═══ Data provided

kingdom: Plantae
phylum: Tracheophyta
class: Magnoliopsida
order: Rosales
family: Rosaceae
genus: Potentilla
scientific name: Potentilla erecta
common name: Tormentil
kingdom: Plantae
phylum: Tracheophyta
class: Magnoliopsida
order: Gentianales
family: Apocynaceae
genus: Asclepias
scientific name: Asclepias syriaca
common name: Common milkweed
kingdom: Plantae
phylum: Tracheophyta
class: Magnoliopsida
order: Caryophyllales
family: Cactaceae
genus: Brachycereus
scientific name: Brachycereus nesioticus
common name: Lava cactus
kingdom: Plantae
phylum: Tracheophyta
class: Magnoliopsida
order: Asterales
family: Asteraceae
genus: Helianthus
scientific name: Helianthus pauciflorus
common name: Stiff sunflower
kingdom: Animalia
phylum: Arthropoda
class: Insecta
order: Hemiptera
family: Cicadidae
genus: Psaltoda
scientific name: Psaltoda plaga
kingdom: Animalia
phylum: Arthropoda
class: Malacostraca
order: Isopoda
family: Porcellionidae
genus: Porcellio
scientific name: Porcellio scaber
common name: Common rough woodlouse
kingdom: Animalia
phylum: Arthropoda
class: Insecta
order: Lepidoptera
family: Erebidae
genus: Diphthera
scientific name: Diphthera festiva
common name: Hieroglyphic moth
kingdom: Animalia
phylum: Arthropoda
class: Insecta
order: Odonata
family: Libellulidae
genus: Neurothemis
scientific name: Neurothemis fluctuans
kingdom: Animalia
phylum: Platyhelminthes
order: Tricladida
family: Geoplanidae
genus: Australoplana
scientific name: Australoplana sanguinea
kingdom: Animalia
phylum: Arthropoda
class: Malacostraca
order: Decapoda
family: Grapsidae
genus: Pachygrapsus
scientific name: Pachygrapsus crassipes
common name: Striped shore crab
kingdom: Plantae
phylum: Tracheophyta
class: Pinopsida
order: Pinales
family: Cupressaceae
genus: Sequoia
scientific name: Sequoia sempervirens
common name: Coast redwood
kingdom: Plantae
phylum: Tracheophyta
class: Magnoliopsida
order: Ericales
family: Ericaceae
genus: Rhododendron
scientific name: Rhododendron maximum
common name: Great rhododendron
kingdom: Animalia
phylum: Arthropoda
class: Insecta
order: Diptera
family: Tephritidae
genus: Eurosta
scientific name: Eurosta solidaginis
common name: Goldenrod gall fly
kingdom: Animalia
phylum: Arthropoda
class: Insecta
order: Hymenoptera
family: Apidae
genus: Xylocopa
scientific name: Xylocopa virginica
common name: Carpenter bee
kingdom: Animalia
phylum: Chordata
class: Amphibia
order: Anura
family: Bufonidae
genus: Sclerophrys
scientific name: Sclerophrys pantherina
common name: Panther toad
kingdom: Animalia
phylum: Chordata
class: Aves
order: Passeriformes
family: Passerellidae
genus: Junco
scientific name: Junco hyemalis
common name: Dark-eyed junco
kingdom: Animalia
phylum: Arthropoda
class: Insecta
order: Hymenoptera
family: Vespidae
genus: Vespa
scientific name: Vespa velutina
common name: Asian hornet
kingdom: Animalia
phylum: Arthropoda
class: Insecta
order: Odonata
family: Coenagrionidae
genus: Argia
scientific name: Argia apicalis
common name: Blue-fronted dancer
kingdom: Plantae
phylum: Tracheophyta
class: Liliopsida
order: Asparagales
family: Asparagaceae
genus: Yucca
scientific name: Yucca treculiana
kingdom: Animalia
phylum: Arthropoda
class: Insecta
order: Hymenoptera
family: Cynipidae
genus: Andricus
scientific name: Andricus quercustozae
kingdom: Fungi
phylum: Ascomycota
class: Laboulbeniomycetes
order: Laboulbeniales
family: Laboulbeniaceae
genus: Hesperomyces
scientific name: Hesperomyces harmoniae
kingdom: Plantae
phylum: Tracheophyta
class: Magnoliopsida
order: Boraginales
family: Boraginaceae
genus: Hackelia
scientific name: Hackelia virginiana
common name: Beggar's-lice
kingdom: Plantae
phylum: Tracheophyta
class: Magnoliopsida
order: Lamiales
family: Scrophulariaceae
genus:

══════

● What you have to do
Write out, unchanged, every line of the listing from its very first line down to the line containing "genus: Asclepias", with both ends included.

● Task output
kingdom: Plantae
phylum: Tracheophyta
class: Magnoliopsida
order: Rosales
family: Rosaceae
genus: Potentilla
scientific name: Potentilla erecta
common name: Tormentil
kingdom: Plantae
phylum: Tracheophyta
class: Magnoliopsida
order: Gentianales
family: Apocynaceae
genus: Asclepias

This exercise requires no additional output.